What you have to do: Omit the pictures, but give back every entry below exactly as written.
····················
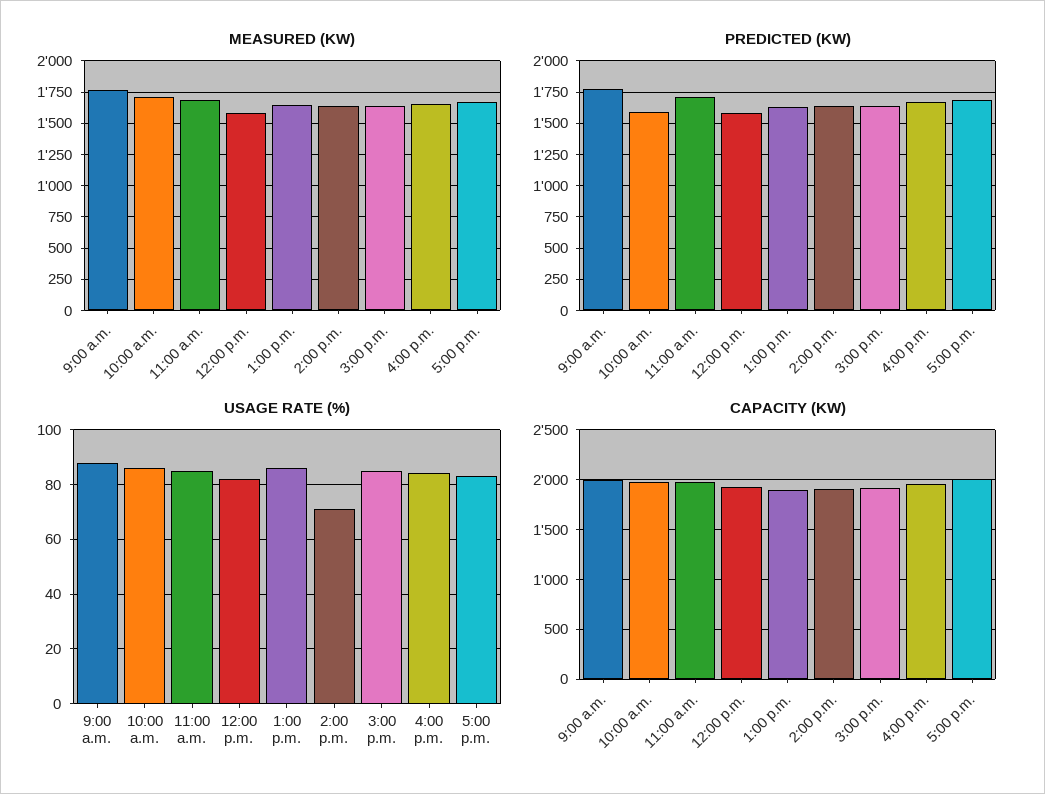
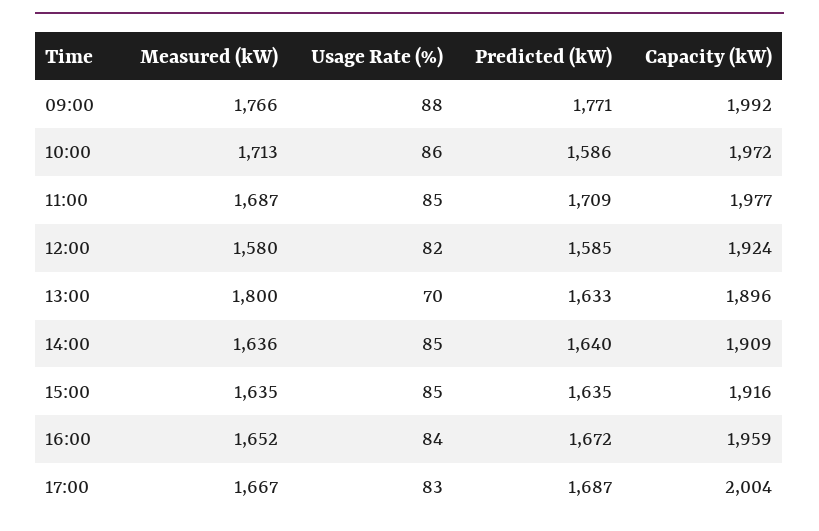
  {
    "MEASURED (KW)": {
      "9:00 a.m.": 1766,
      "10:00 a.m.": 1713,
      "11:00 a.m.": 1687,
      "12:00 p.m.": 1580,
-     "1:00 p.m.": 1650,
+     "1:00 p.m.": 1800,
      "2:00 p.m.": 1636,
      "3:00 p.m.": 1635,
      "4:00 p.m.": 1652,
      "5:00 p.m.": 1667
    },
    "PREDICTED (KW)": {
      "9:00 a.m.": 1771,
      "10:00 a.m.": 1586,
      "11:00 a.m.": 1709,
      "12:00 p.m.": 1585,
      "1:00 p.m.": 1633,
      "2:00 p.m.": 1640,
      "3:00 p.m.": 1635,
      "4:00 p.m.": 1672,
      "5:00 p.m.": 1687
    },
    "USAGE RATE (%)": {
      "9:00 a.m.": 88,
      "10:00 a.m.": 86,
      "11:00 a.m.": 85,
      "12:00 p.m.": 82,
-     "1:00 p.m.": 85,
+     "1:00 p.m.": 70,
-     "2:00 p.m.": 70,
+     "2:00 p.m.": 85,
      "3:00 p.m.": 85,
      "4:00 p.m.": 84,
      "5:00 p.m.": 83
    },
    "CAPACITY (KW)": {
      "9:00 a.m.": 1992,
      "10:00 a.m.": 1972,
      "11:00 a.m.": 1977,
      "12:00 p.m.": 1924,
      "1:00 p.m.": 1896,
      "2:00 p.m.": 1909,
      "3:00 p.m.": 1916,
      "4:00 p.m.": 1959,
      "5:00 p.m.": 2004
    }
  }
····················
Exercise solution:
  {
    "MEASURED (KW)": {
      "9:00 a.m.": 1766,
      "10:00 a.m.": 1713,
      "11:00 a.m.": 1687,
      "12:00 p.m.": 1580,
-     "1:00 p.m.": 1650,
+     "1:00 p.m.": 1800,
      "2:00 p.m.": 1636,
      "3:00 p.m.": 1635,
      "4:00 p.m.": 1652,
      "5:00 p.m.": 1667
    },
    "PREDICTED (KW)": {
      "9:00 a.m.": 1771,
      "10:00 a.m.": 1586,
      "11:00 a.m.": 1709,
      "12:00 p.m.": 1585,
      "1:00 p.m.": 1633,
      "2:00 p.m.": 1640,
      "3:00 p.m.": 1635,
      "4:00 p.m.": 1672,
      "5:00 p.m.": 1687
    },
    "USAGE RATE (%)": {
      "9:00 a.m.": 88,
      "10:00 a.m.": 86,
      "11:00 a.m.": 85,
      "12:00 p.m.": 82,
-     "1:00 p.m.": 85,
+     "1:00 p.m.": 70,
-     "2:00 p.m.": 70,
+     "2:00 p.m.": 85,
      "3:00 p.m.": 85,
      "4:00 p.m.": 84,
      "5:00 p.m.": 83
    },
    "CAPACITY (KW)": {
      "9:00 a.m.": 1992,
      "10:00 a.m.": 1972,
      "11:00 a.m.": 1977,
      "12:00 p.m.": 1924,
      "1:00 p.m.": 1896,
      "2:00 p.m.": 1909,
      "3:00 p.m.": 1916,
      "4:00 p.m.": 1959,
      "5:00 p.m.": 2004
    }
  }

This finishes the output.